I will never forget the day I nervously sat in a waiting room designated for hematology/oncology. My family doctor referred me following routine blood tests as part of my yearly physical. Further blood work indicated that I tested positive for a particular gene mutation and that I have a myeloproliferative neoplasm (MPN), a group of rare blood cancers typically characterized by the overproduction of blood cells in the bone marrow.
One of the million things running through my freaked-out mind was, “How on earth did I get this MPN?” Several scientific documents point to some environmental impact or long-term noxious exposure. I wondered if my mom’s treasured but highly corroded aluminum pots in which she lovingly cooked so many chicken soups, and briskets delivered something more than comfort.
I received no real answers because the causes for an MPN diagnosis remain elusive. A few perplexing findings have pointed to a higher incidence of some types of MPNs in Ashkenazi Jews, particularly those from Eastern and Central Europe. I always knew I inherited a certain sadness from my mother, a Holocaust survivor from Poland, and a definite guilt gene. Still, l never thought my ancestry could be connected to my blood-related illness.

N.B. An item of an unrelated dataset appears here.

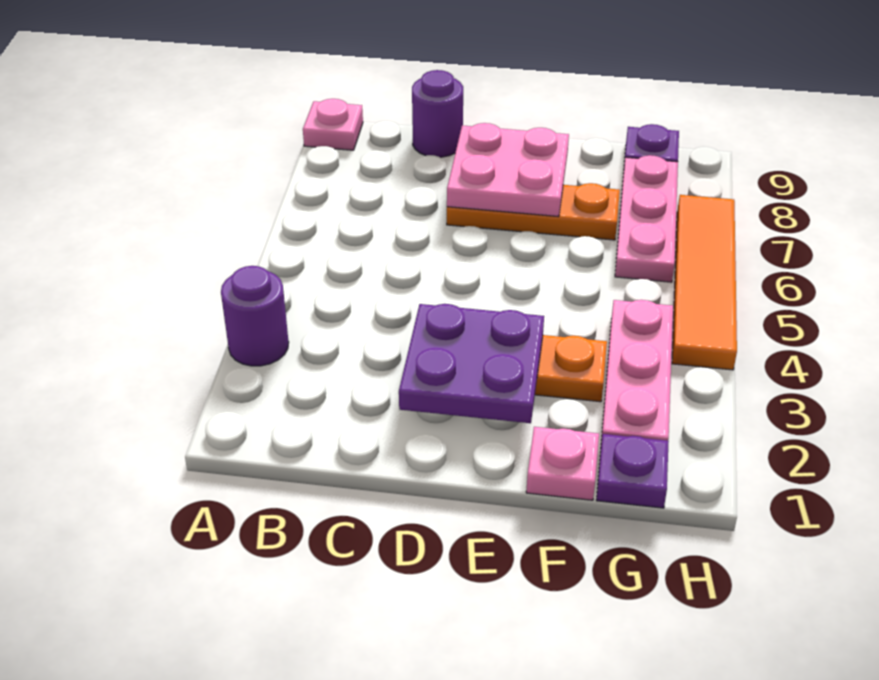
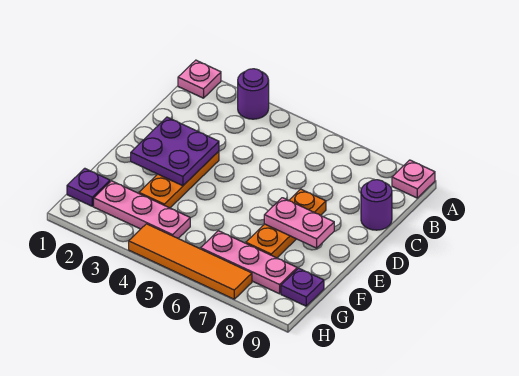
pink 2x2 plate [447,123,569,217] -> pink 1x2 plate [264,198,334,248]
pink 1x1 plate [526,427,599,500] -> pink 1x1 plate moved to [178,60,221,98]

MPNs typically tend to be an older person’s condition (sadly true in my case, but isn’t 60 the new 40?), although they can occur in younger adults. I have an MPN known as polycythemia vera (PV), resulting in elevated red cell mass.
As I sat in the chair in shock, I felt even more dismayed when my doctor rattled off several questions concerning any strange and unusual symptoms I might be experiencing. For instance, do I have any itchy skin following my shower? What about any visual disturbances, fatigue, shortness of breath, headaches or sweating, especially at night? Couldn’t some of these also be associated with being a post-menopausal woman? Suddenly, I started hyperventilating and perspiring!
My doctor saw my anxious reaction as he provided more details about my diagnosis and tried to assuage my fears by telling me that the famed movie Love Story, where the main character tragically dies of an undisclosed terminal blood disease, gave all blood cancers a scary, fatal prospect.
This anecdote did not soften the blow, but I appreciated the doctor’s attempt to inform me that blood-related cancers are significantly more survivable today.
While my doctor tried to assure me that it was possible to live an expected lifespan, he was also blunt, telling me there are no cures or remission with an MPN. There is also the risk that an MPN diagnosis might progress to other cancers, particularly acute myeloid leukemia. Unfortunately, doctors do not know why MPNs transform into something more severe in some patients but not in others.
Treatment options depend on your specific MPN and the severity of the symptoms. My current cocktail consists of a low-dose aspirin and a tolerated, but not without its drawbacks, chemotherapy drug to reduce cell growth rate.
As I absorb all the data on MPNs, I hope my story reminds everyone, especially women of a certain age, to prioritize their well-being and insist on annual check-ups, which can identify and treat health issues before they worsen.
In the meantime, I hope we continue to advocate for better recognition of these rare conditions and diseases and keep working together, pushing for easier access to a family physician, equitable healthcare services, more diagnostic tools, clinical trials, and ongoing vital research.
A global effort to expedite rare disease treatments and, ultimately to discover a cure would be the kind of movie ending I would happily endorse!
Wendy Reichental is currently enjoying her second act as a registered reflexology therapist in Montreal.